Today’s news:

Liu, Yassky in runoff for comptroller bid

Queens City Councilmember John Liu and Brooklyn City Councilmember David Yassky are circling their wagons as they gear up to meet again at the polls in two weeks to determine who will be the Democratic nominee for the city’s top fiscal officer.

Liu and Yassky finished first and second in the race for City Comptroller. However, neither candidate finished with the necessary 40 percent of the vote, forcing the Sept. 29 runoff.

With 100 percent of the votes counted, the unofficial tally had Liu with 133,986 or 38.02 percent of the vote and Yassky with 107,474 or 30.50 percent of the vote.

Queens City Councilmember Melinda Katz finished third with 72,043 or 20.44 percent of the vote while City Councilmember David Weprin, also of Queens, finished with 38,917 or 11.04 percent of the vote.
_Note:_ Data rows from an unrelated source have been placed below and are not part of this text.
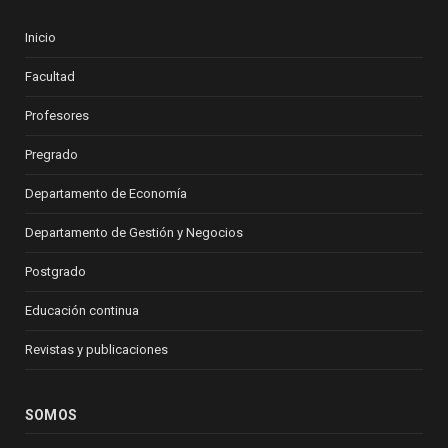
Inicio
Facultad
Profesores
Pregrado
Departamento de Economía
Departamento de Gestión y Negocios
Postgrado
Educación continua
Revistas y publicaciones
SOMOS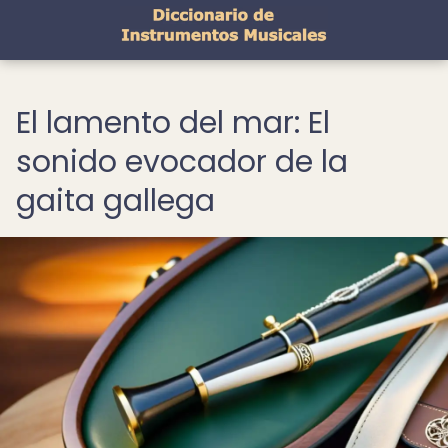
El lamento del mar: El
sonido evocador de la
gaita gallega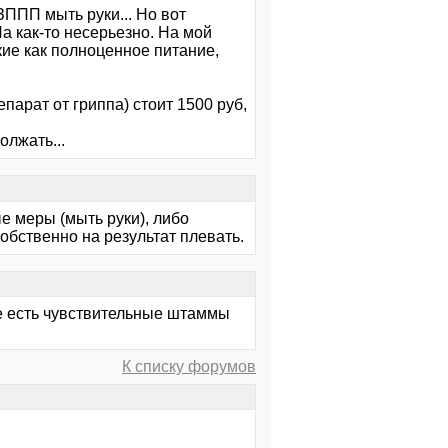
ЗППП мыть руки... Но вот
а как-то несерьезно. На мой
ие как полноценное питание,
арат от гриппа) стоит 1500 руб,
лжать...
е меры (мыть руки), либо
обственно на результат плевать.
же есть чувствительные штаммы
К списку форумов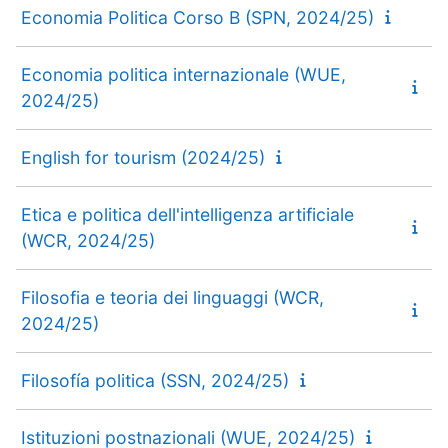
Economia Politica Corso B (SPN, 2024/25)
Economia politica internazionale (WUE,
2024/25)
English for tourism (2024/25)
Etica e politica dell'intelligenza artificiale
(WCR, 2024/25)
Filosofia e teoria dei linguaggi (WCR,
2024/25)
Filosofía politica (SSN, 2024/25)
Istituzioni postnazionali (WUE, 2024/25)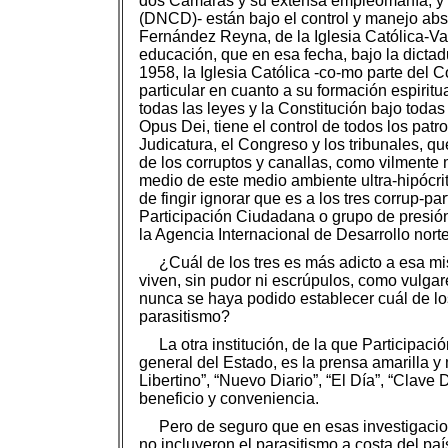
dos Cámaras y su extensa empleomanía, y l
(DNCD)- están bajo el control y manejo abso
Fernández Reyna, de la Iglesia Católica-Vat
educación, que en esa fecha, bajo la dictadu
1958, la Iglesia Católica -co-mo parte del 
particular en cuanto a su formación espiritu
todas las leyes y la Constitución bajo todas
Opus Dei, tiene el control de todos los pat
Judicatura, el Congreso y los tribunales, qu
de los corruptos y canallas, como vilmente 
medio de este medio ambiente ultra-hipócrita,
de fingir ignorar que es a los tres corrup-pa
Participación Ciudadana o grupo de presión 
la Agencia Internacional de Desarrollo nor
¿Cuál de los tres es más adicto a esa mi
viven, sin pudor ni escrúpulos, como vulgares
nunca se haya podido establecer cuál de los 
parasitismo?
La otra institución, de la que Participa
general del Estado, es la prensa amarilla y 
Libertino”, “Nuevo Diario”, “El Día”, “Clave
beneficio y conveniencia.
Pero de seguro que en esas investigacio
no incluyeron el parasitismo a costa del país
“John is focusing on the issues, his qualifications and his experience and relaying that to the voters, as well as his vision for the office of comptroller and how it can best serve the people of New York,” said Liu spokesperson Sharon Lee.

When asked, Lee also noted how Liu’s run for the city’s top fiscal officer position also galvanized the city’s Asian-American community as a new major voting bloc.

Liu is the first Asian-American elected to the City Council and now running for citywide office. In last week’s primary, three more Asian-Americans running for City Council won.

Lee said, however, that the comptroller race is not about ethnicity, but about who is most qualified and has the strongest vision and plan for the office.

“If successful, this race will be about the issues and each candidate’s qualifications,” she said.

Yassky spokesperson Danny Kanner said there is a clear contrast between these two candidates and the Yassky campaign plans to take that message to all five boroughs.

“David Yassky is the one candidate running who has a proven record of accomplishment and not just press conferences and press releases,” said Kanner.

“He has the honesty and integrity to protect our money and has a vision for the comptroller’s office to root out waste and get the economy back on track,” he added.

The city comptroller’s main functions include going over city contracts, looking for budget waste and handling city pension money.